Il Pd sardo dopo la catastrofe pensa di anticipare il congresso

Dopo il fallimentare risultato elettorale, il Partito democratico sardo sapeva bene di avere davanti mesi difficili, in cui preparare insieme un congresso e la campagna elettorale per le prossime regionali. Nessuno però immaginava di dover affrontare un cataclisma di queste dimensioni, con il partito che è letteralmente imploso nella scelta del nuovo Presidente della Repubblica e che vede ormai come un’opzione possibile la propria fine.

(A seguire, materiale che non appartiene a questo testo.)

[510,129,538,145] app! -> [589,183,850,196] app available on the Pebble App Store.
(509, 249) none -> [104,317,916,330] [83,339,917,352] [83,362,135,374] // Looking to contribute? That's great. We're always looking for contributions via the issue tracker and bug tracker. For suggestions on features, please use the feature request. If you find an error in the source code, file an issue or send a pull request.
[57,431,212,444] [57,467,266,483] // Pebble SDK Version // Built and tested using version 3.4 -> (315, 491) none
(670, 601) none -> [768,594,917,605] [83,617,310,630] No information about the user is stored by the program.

In questo clima c’è chi come Giampaolo Diana, capogruppo in Consiglio regionale e grande elettore in questi giorni a Roma, invoca al più presto un congresso “costituente, senza ipocrisie, dove l’unità non può essere di facciata, ma sostanziale. Un congresso che definisca le questioni identitarie, il senso di appartenenza, i valori, la linea politica e la forma partito. Ora, senza rinvio alcuno”. Il congresso, nazionale e di conseguenza regionale, è già fissato per ottobre, ma potrebbe essere quindi anticipato, anche se non sono in tanti a ritenerlo la soluzione ai problemi del partito. “Il congresso non può essere figlio di schemi vecchi”, spiega il segretario provinciale di Cagliari Thomas Castangia. “Una nuova generazione deve prendere in mano il partito. Dobbiamo scontrarci ma sulle idee, non sugli accordi e sulle posizioni interne”.

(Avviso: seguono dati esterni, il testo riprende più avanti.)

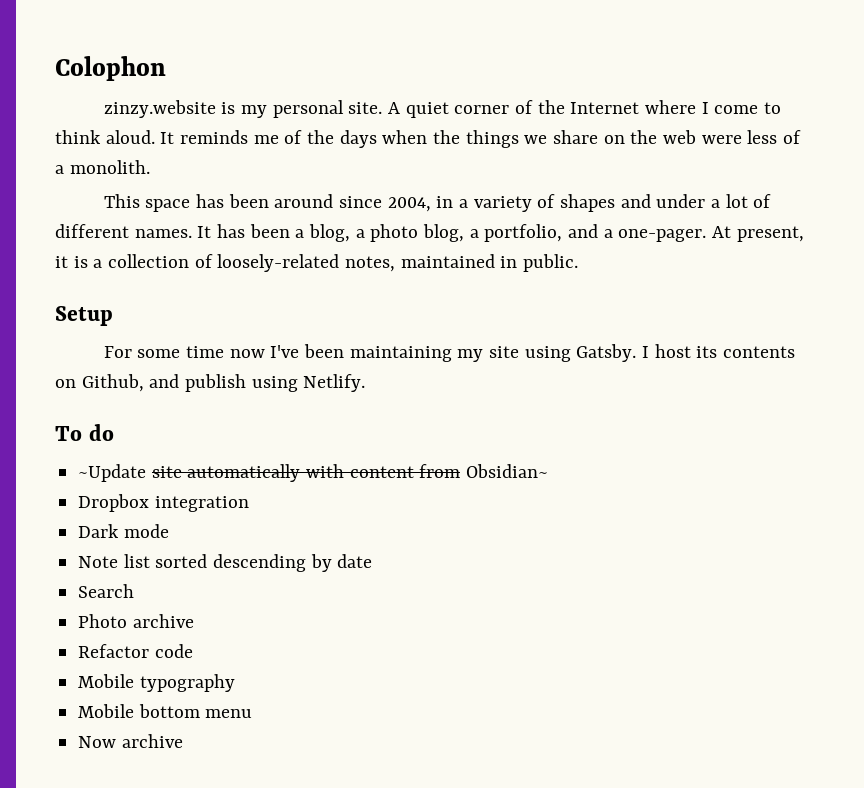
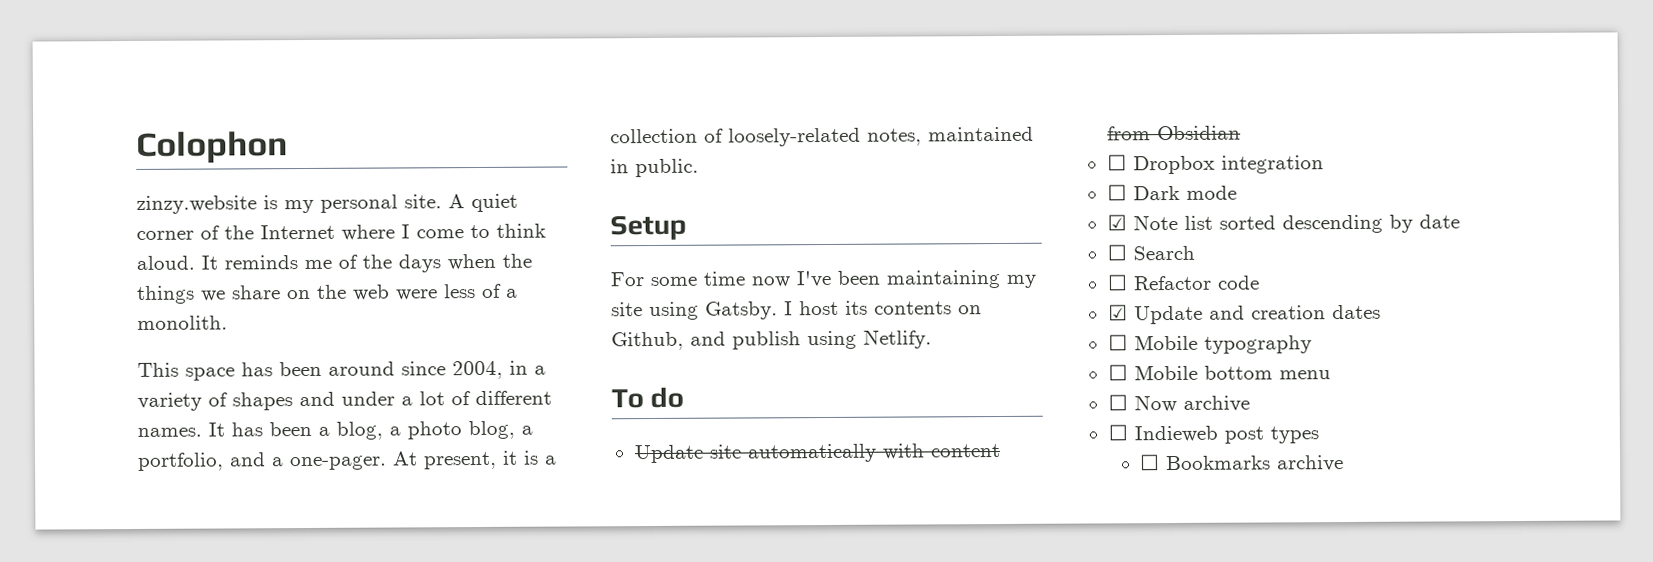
[78,464,147,482] ~Update -> [633,444,704,464] Update
[466,464,549,478] Obsidian~ // -> [1156,125,1241,141] [1106,154,1127,171] Obsidian // ☐
(249, 504) none -> [1106,184,1127,201] ☐
(169, 531) none -> [1106,214,1127,231] ☑
(373, 561) none -> [1106,244,1127,261] ☐
[78,614,194,628] Photo archive // -> [1106,274,1128,291] ☐
(193, 651) none -> [1107,304,1381,325] [1107,334,1128,351] ☑ Update and creation dates // ☐
(235, 683) none -> [1107,364,1128,381] ☐
(253, 713) none -> [1107,394,1128,411] ☐
(183, 741) none -> [1107,424,1319,444] [1140,454,1345,472] // ☐ Indieweb post types // ☐ Bookmarks archive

Anche la presidente del partito, Valentina Sanna è scettica sul ruolo salvifico di un congresso “Specie se sarà l’ennesima occasione di scontro, noi dobbiamo ricostruire un tessuto di rapporti con i nostri elettori e la società. Questa classe dirigente, non solo Pierluigi Bersani, ma tutti i dirigenti di primo e secondo piano, a livello nazionale e regionale, ci ha portato al disastro. Il partito in questo momento non esiste”. Il futuro del partito in Sardegna potrebbe essere quello del partito federato, ma secondo Valentina Sanna potrebbe non bastare “La partita deve essere quella di un partito slegato da Roma e dalle logiche che abbiamo visto all’opera in questi giorni”.

 

Non si nasconde la gravità del momento nemmeno l’europarlamentare e vice segretario del Pd, Francesca Barracciu che parla di “giornata di autentica barbarie”, nel trattamento riservato a Romano Prodi. Ma cerca di richiamare i parlamentari ai propri doveri “Io spero che le molte intelligenze presenti nel partito possano ritrovare il percorso nella strada della civiltà democratica. Dobbiamo recuperare il senso della responsabilità collettiva. Nessuno di noi sta nelle istituzioni a titolo personale”. Sul futuro partito la Barracciu ci tiene a puntualizzare che “Il percorso del partito democratico sardo sta continuando ed è slegato da quanto avviene in questi giorni. Le nostre esigenze erano e sono altre”.

 

Decisamente più drastico il coordinatore della attuale segreteria regionale, Franco Marras “Non sarà il Partito Democratico Sardo a salvare il Pd sardo. Rischia di essere solo un’operazione di facciata, un brand. Ma il brand è quello che ha prodotto Beppe Grillo e Cappellacci in Sardegna. Il nostro percorso non può essere quello di inseguire modelli sardisti o pseudo indipendentisti. Non mi pare ci sia questo nel sentimento dei sardi”. Il futuro appare però assai cupo e il dopo Bersani è al momento un buio fitto. “Non è possibile fare tante previsioni adesso, perché bisogna capire cosa ci sarà dopo Bersani. Io mi auguro che ci sia ancora un Pd. Sarebbe il minimo risultato che mi aspetto”.